A data warehouse is a central repository for a business that integrates data from a huge number of sources and stores its organized version. Data analysts require access to this organized data repository to study insights. Security of data covers three main areas in data warehouse applications: storage, transit, and access.
Under these stages of storage, transit and access, data shall be made secure, confidential, integrated, and available. Google cloud’s new security update for its data warehouse BigQuery promises novel data measures under these areas of protection.
There are four layers of BigQuery security scheme as visible in the Google Cloud’s official block diagram. These four layered areas are discussed as follows.
At the first layer, the “landing area layer” Google cloud aims to protect the data coming from various data sources at the ingestion stage. This data includes the already collected set of data (also called the batch data) stored in Google cloud, as well as the new data streams (also called streaming data) in Google Pub/Sub.
At this layer, BigQuery offers the protection measures of Identity and Access Management (IAM), Access Control Lists (ACLs), and encryption of data in transit and storage.
At the storage level, the “data warehouse layer”, Google Cloud happens to ensure safe storage of data and processing it for de-identification. De-identification of data is the process of making data unrelatable to its user identity and is a compliance under the California Consumer Protection Act (CCPA). This ensures user’s identity protection in case of a breach as well as keeps the user’s identity invisible from inside administrators.
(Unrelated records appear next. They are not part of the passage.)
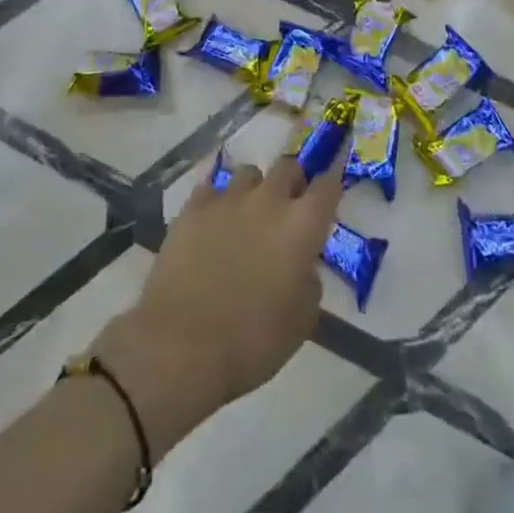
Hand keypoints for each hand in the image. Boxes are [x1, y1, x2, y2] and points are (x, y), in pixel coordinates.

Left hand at [91, 148, 346, 458]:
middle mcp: (268, 200)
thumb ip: (310, 282)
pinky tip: (213, 222)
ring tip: (247, 214)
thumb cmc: (252, 340)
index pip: (329, 184)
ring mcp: (227, 199)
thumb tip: (302, 265)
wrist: (181, 345)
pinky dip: (218, 201)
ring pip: (249, 173)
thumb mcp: (302, 321)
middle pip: (288, 167)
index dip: (332, 181)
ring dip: (255, 189)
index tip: (331, 186)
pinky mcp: (192, 208)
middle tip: (289, 207)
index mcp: (302, 225)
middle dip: (293, 182)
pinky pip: (211, 189)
While the data is de-identified at one pipeline, Google Cloud allows to re-identify data in a second and completely separate pipeline for some confidential use cases. These specific projects are accessible to a limited number of data analysts or warehouse administrators.
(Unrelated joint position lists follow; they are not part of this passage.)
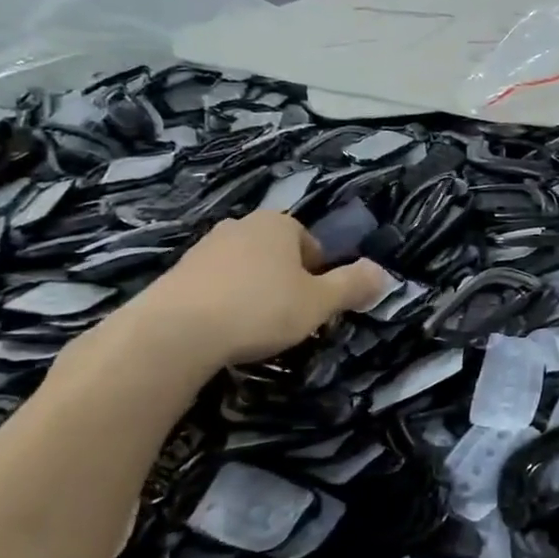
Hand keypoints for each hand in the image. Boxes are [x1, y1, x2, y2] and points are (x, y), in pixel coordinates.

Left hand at [114, 213, 388, 376]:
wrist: (175, 332)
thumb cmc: (260, 309)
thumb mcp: (319, 303)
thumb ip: (353, 286)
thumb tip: (383, 273)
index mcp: (279, 224)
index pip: (311, 245)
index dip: (318, 276)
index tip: (313, 306)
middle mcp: (241, 225)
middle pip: (276, 254)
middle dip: (285, 282)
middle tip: (287, 317)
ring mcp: (204, 247)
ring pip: (244, 269)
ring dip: (253, 292)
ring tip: (252, 329)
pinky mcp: (176, 273)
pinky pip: (213, 285)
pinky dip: (222, 303)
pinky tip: (221, 331)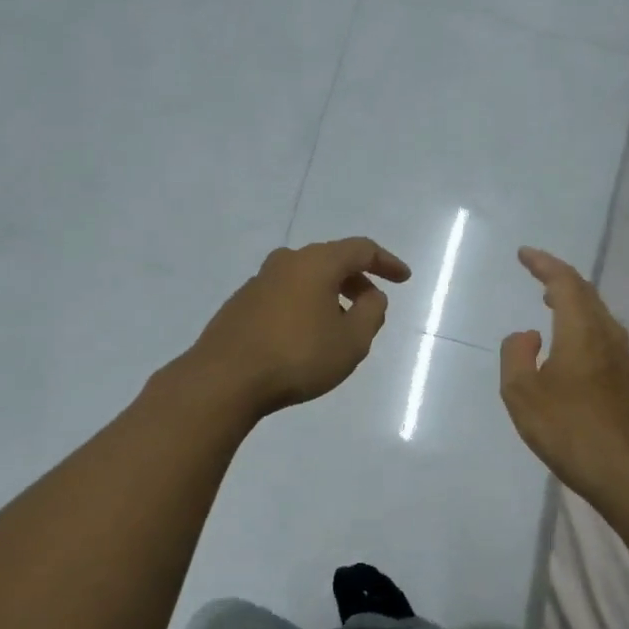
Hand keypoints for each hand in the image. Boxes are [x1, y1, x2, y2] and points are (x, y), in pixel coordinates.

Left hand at [186, 237, 411, 417]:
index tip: (404, 278)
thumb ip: (371, 313)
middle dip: (357, 280)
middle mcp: (286, 262)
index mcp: (316, 263)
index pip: (361, 249)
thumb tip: (371, 296)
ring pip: (305, 277)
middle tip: (372, 305)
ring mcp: (258, 281)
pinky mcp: (240, 304)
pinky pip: (284, 295)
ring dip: (329, 294)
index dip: (386, 262)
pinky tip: (305, 335)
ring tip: (340, 324)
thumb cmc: (298, 357)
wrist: (225, 379)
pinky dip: (304, 305)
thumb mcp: (351, 341)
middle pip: (331, 260)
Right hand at [500, 247, 628, 500]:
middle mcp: (605, 333)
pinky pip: (599, 328)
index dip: (544, 264)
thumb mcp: (521, 392)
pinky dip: (580, 317)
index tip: (524, 254)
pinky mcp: (622, 373)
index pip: (564, 282)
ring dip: (571, 296)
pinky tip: (567, 333)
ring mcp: (618, 353)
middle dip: (558, 275)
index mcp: (581, 330)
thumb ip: (516, 353)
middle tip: (535, 269)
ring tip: (548, 296)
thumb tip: (528, 335)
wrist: (616, 466)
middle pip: (584, 291)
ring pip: (595, 309)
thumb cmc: (563, 427)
The “classification and data governance layer” performs encryption on data and classifies data against confidential and non-confidential parameters. Categorizing data in such perimeters allows isolation of confidential data and restricts its access to unrelated projects. This saves companies from the risk of data breach such as copying or transferring data.
The category of data (cofidential/non-confidential) along with the access information is recorded in the Data Catalog. The category is identified with tags called policy tags.
Finally, the fourth layer is the “security posture layer” that is designed to perform malice detection, warehouse monitoring and checking response of Google Cloud’s data warehouse.
One main feature of the security update is the useability of “Infrastructure as Code (IaC)” which is the management of infrastructure using the code. Customers find it easy to use IaC and monitor their current security compliance to track security KPIs.
More interestingly, experts noted that Google Cloud’s layered security design has been specifically modeled as a way that is clearly and easily understood by business administrators.
Google has ensured the reliable working of its data warehouse security scheme. The comprehensive layered-security is tested by the Google cybersecurity action team and a third party security organization. Earlier Google had been caught by a Pakistani ethical hacker Rafay Baloch who identified a security fault in its android OS in 2016.